── Information given
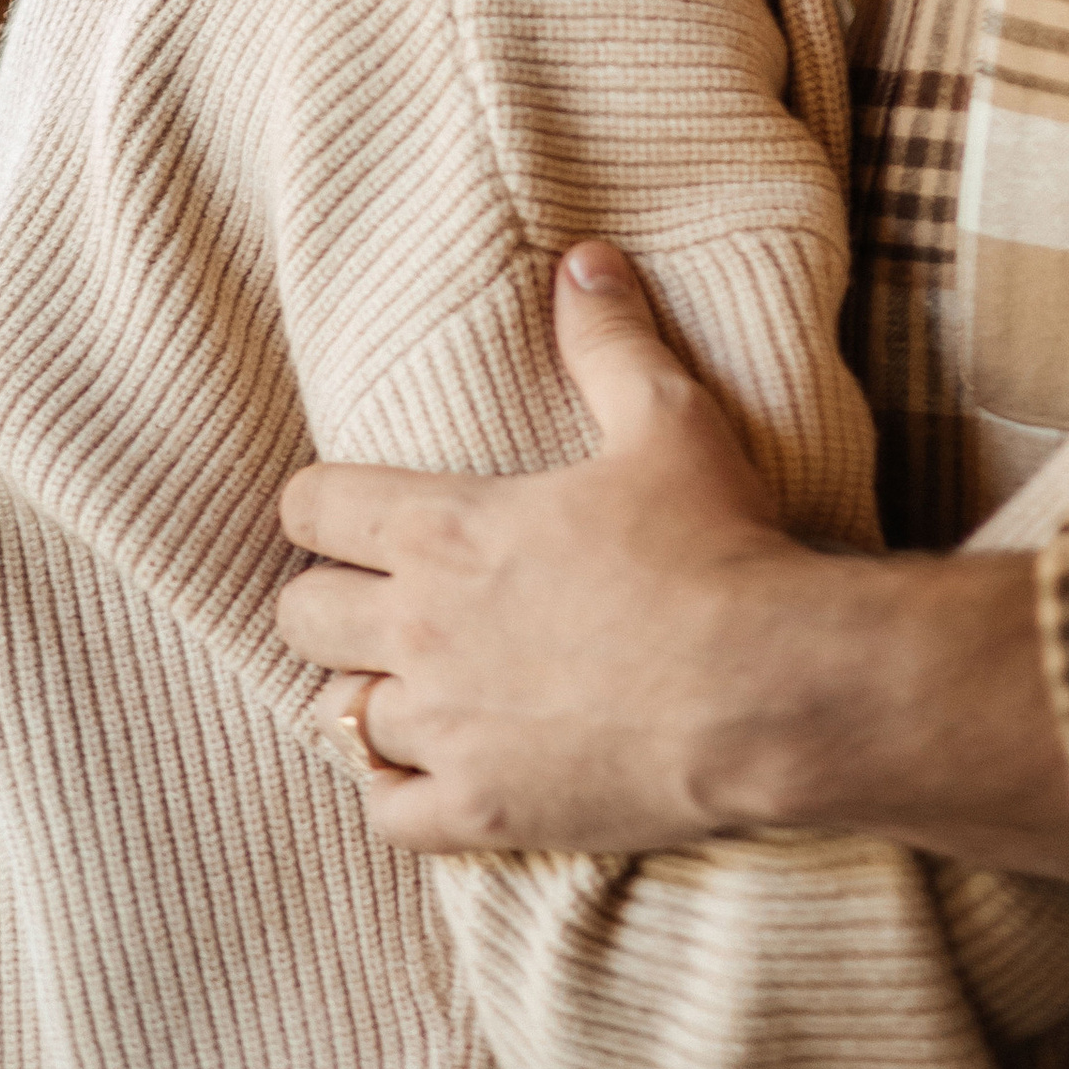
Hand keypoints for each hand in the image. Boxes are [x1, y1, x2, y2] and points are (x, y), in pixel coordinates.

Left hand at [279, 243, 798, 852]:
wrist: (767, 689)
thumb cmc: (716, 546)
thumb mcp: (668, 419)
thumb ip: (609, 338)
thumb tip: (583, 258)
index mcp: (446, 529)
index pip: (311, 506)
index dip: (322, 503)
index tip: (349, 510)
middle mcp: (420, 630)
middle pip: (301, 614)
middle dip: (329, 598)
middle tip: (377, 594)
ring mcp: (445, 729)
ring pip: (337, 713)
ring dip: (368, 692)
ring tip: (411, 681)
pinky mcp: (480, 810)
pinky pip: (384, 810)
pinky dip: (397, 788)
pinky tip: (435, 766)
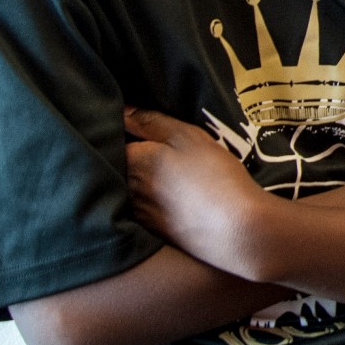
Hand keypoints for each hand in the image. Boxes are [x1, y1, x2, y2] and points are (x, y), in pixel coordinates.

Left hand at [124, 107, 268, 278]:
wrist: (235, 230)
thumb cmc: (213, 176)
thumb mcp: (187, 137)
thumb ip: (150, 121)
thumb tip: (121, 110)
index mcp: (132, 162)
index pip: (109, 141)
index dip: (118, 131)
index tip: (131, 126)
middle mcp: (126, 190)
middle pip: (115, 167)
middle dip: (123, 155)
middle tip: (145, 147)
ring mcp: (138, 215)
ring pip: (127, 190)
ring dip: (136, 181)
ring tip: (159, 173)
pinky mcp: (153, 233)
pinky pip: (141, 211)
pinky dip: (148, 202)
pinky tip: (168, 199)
────
── Information given
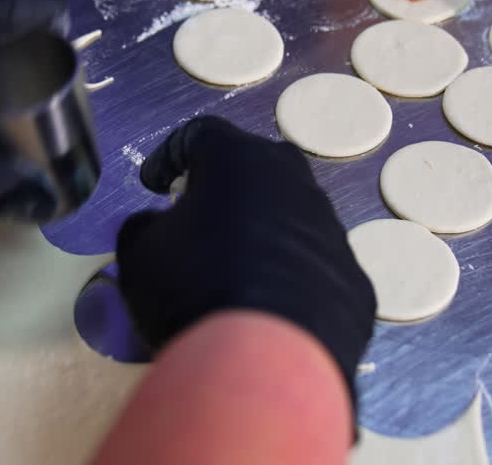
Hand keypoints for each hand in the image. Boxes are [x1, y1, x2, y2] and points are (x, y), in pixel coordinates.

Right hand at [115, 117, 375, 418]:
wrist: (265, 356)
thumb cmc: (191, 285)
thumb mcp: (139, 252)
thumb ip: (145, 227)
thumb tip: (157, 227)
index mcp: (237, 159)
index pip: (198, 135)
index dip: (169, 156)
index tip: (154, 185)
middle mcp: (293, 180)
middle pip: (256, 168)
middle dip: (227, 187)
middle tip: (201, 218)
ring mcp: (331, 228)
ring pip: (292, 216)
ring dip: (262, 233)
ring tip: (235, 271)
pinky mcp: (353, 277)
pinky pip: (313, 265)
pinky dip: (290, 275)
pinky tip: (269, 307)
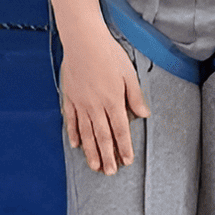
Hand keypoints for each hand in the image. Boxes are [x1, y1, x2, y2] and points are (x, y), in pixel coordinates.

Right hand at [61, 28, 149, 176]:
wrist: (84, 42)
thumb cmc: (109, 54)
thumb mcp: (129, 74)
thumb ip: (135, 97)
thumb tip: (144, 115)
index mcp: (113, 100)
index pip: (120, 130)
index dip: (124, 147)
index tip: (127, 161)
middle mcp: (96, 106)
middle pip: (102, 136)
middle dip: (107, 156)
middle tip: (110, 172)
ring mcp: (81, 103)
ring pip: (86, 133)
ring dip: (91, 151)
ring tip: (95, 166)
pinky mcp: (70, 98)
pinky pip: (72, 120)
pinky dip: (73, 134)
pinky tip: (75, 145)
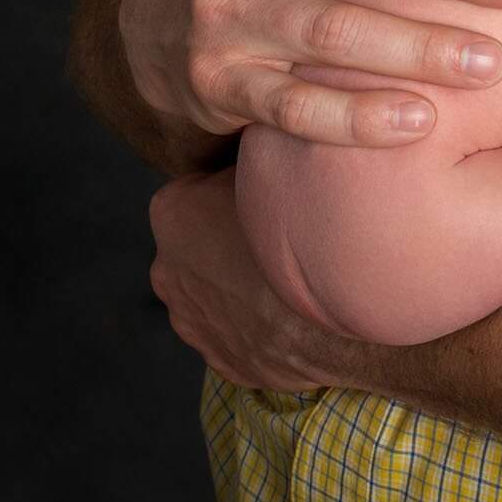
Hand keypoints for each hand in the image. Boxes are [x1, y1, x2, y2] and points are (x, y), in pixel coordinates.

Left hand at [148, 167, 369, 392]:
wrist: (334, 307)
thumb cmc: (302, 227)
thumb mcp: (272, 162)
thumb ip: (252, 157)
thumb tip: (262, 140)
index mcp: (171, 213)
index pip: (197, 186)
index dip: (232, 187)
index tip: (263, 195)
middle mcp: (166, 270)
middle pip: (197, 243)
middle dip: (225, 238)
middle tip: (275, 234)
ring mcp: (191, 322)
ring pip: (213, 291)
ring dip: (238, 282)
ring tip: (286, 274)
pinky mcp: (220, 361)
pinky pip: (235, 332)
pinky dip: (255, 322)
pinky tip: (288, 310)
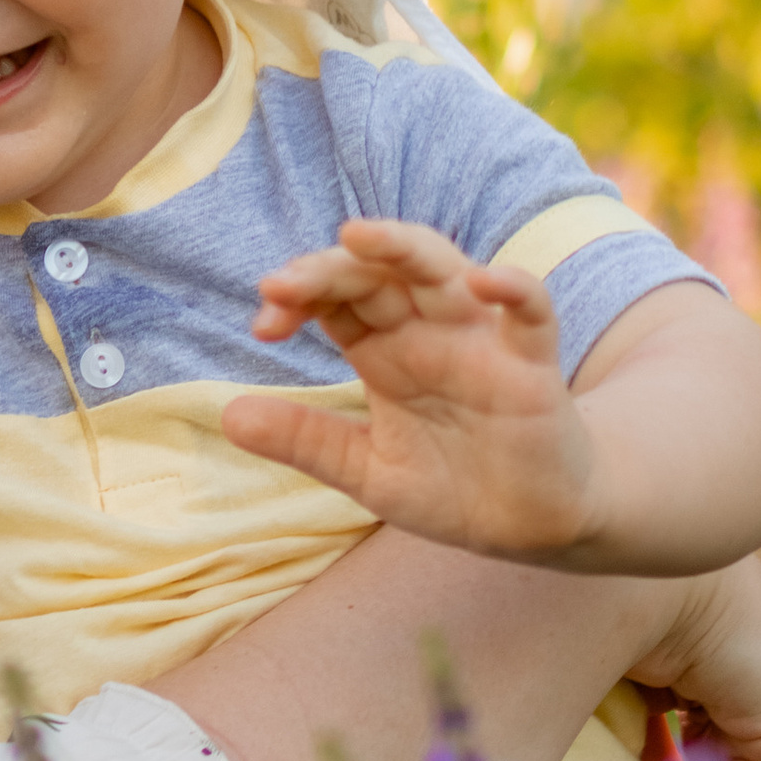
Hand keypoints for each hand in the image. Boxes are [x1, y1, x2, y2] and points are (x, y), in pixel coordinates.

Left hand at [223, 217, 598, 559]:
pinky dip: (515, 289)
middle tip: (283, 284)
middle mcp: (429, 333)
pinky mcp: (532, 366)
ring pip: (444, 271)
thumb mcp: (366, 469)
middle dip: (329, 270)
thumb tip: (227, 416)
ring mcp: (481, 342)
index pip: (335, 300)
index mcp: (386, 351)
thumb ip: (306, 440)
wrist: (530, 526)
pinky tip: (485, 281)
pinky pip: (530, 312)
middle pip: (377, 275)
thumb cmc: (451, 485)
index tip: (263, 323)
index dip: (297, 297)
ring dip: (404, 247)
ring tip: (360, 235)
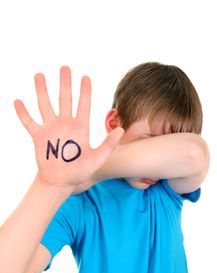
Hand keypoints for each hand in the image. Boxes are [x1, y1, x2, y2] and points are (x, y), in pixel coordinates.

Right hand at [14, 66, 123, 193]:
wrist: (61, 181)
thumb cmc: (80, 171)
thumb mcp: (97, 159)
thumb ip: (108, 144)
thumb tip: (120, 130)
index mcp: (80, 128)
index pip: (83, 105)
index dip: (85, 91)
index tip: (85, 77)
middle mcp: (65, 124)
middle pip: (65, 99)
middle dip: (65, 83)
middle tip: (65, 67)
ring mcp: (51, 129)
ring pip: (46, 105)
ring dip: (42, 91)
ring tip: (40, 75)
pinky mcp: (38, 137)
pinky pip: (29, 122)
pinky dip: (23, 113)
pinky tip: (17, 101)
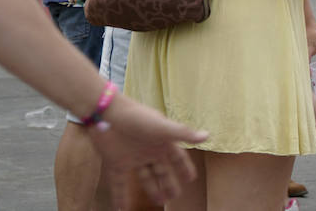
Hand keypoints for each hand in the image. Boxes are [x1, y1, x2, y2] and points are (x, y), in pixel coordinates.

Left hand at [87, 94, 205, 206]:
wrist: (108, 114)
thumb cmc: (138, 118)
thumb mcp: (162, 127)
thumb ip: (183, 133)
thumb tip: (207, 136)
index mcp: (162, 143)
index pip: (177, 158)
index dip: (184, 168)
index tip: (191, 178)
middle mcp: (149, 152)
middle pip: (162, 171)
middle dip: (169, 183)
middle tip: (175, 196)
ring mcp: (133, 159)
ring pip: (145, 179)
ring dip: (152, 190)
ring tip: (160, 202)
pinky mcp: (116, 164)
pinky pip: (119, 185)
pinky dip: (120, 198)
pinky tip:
────
── Information given
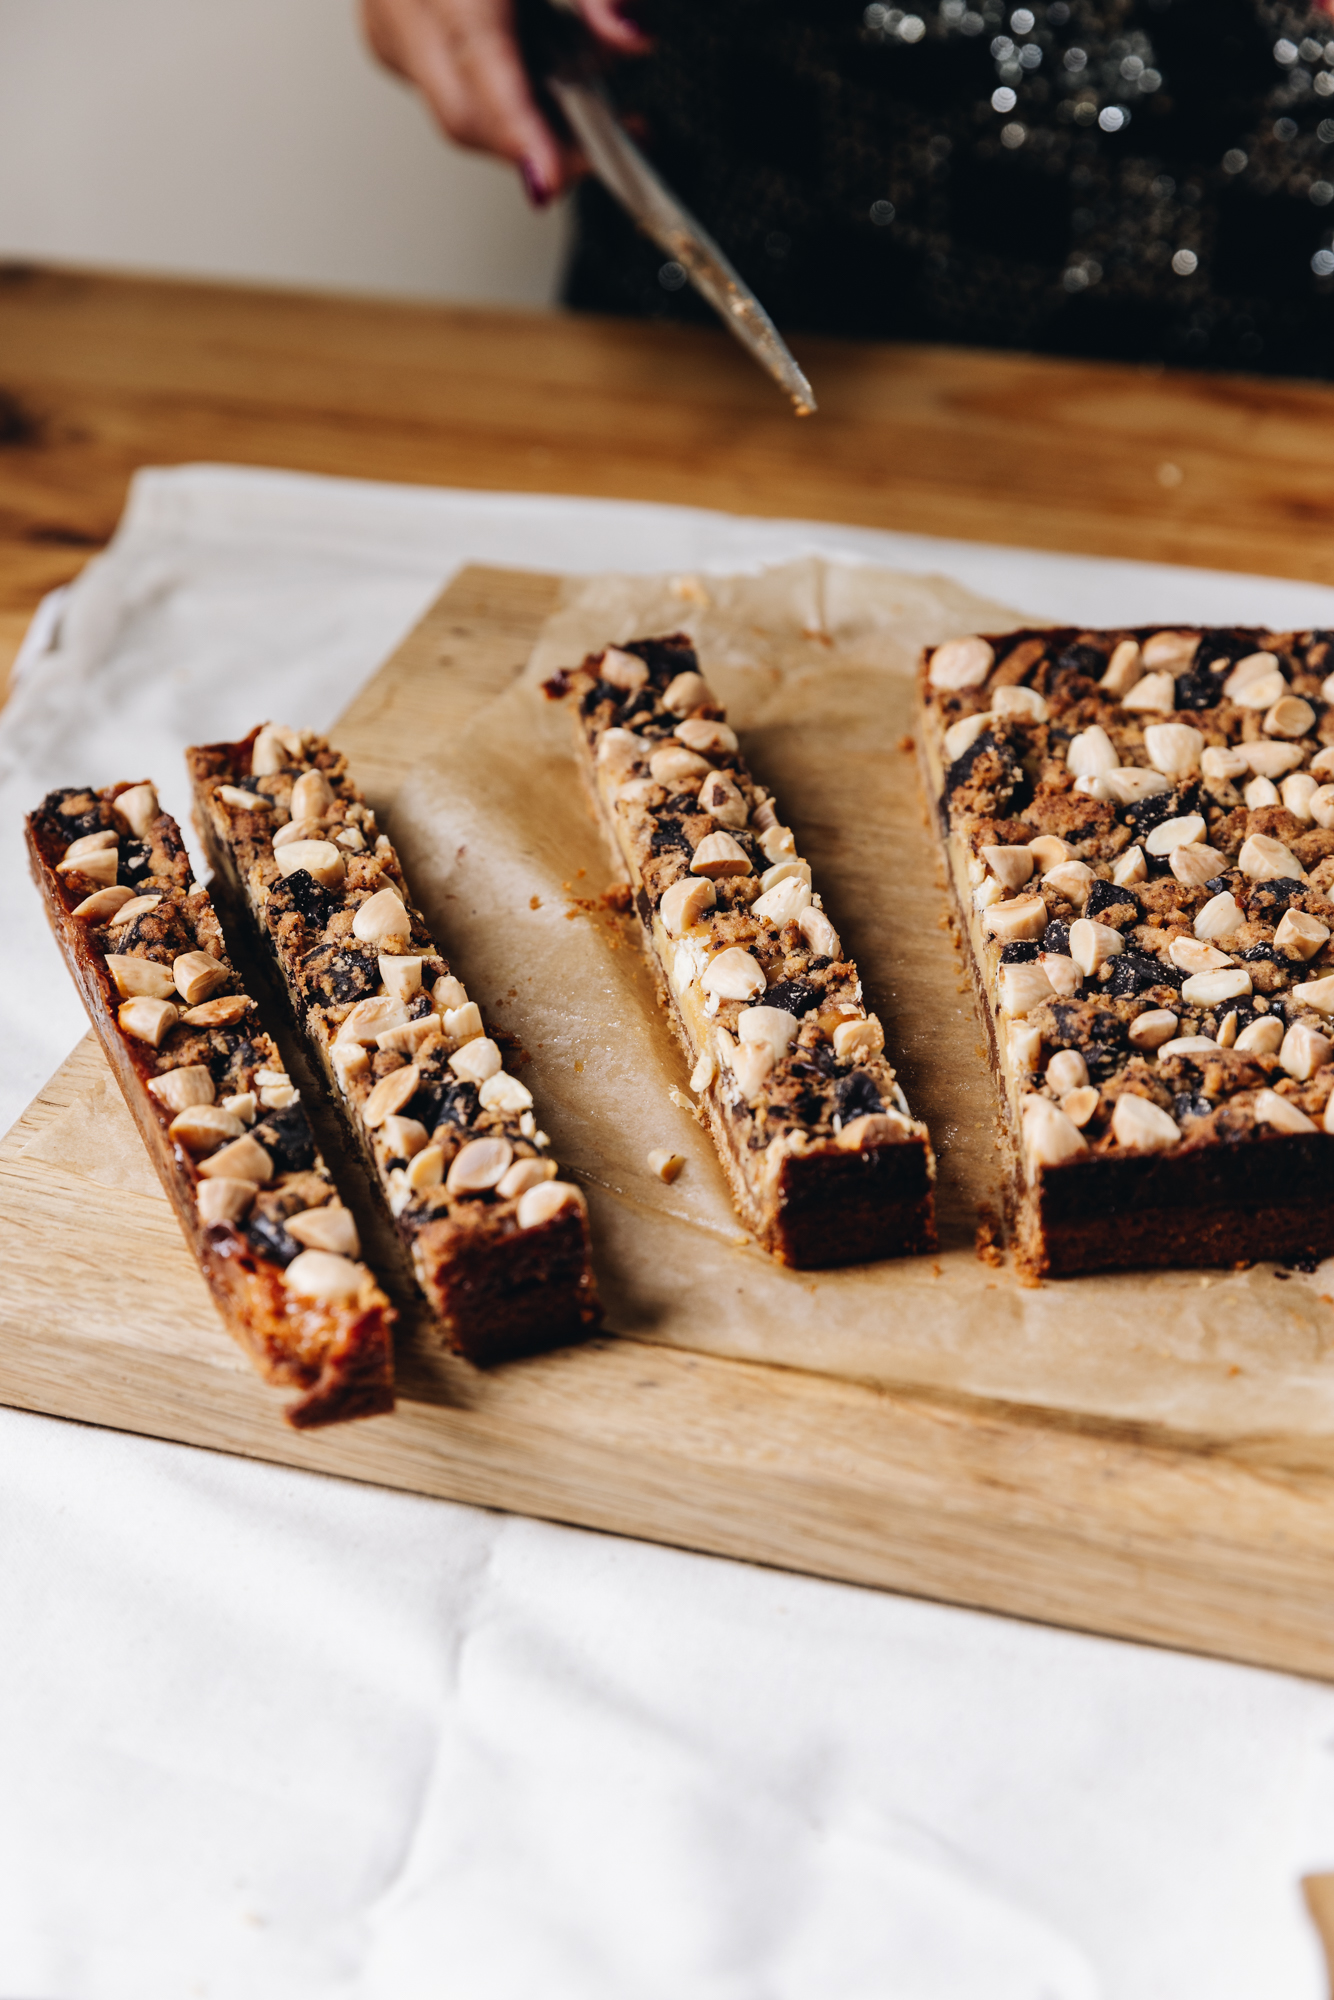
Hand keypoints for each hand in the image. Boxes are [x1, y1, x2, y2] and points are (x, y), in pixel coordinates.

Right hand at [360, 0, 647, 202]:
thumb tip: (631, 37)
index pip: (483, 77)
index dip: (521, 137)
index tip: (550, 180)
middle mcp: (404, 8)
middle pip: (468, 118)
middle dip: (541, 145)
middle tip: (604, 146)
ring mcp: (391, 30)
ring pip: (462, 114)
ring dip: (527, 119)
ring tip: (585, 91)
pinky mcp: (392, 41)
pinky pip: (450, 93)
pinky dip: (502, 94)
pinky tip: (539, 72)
────
▶ Exercise brief
The result should be every line that contains "Right", copied from the entries.

▶ Problem solution
Right hand at [115, 117, 375, 418]:
Right hand at [61, 28, 149, 176]:
Right hand at [14, 66, 123, 193]:
Right hand at [360, 0, 647, 202]:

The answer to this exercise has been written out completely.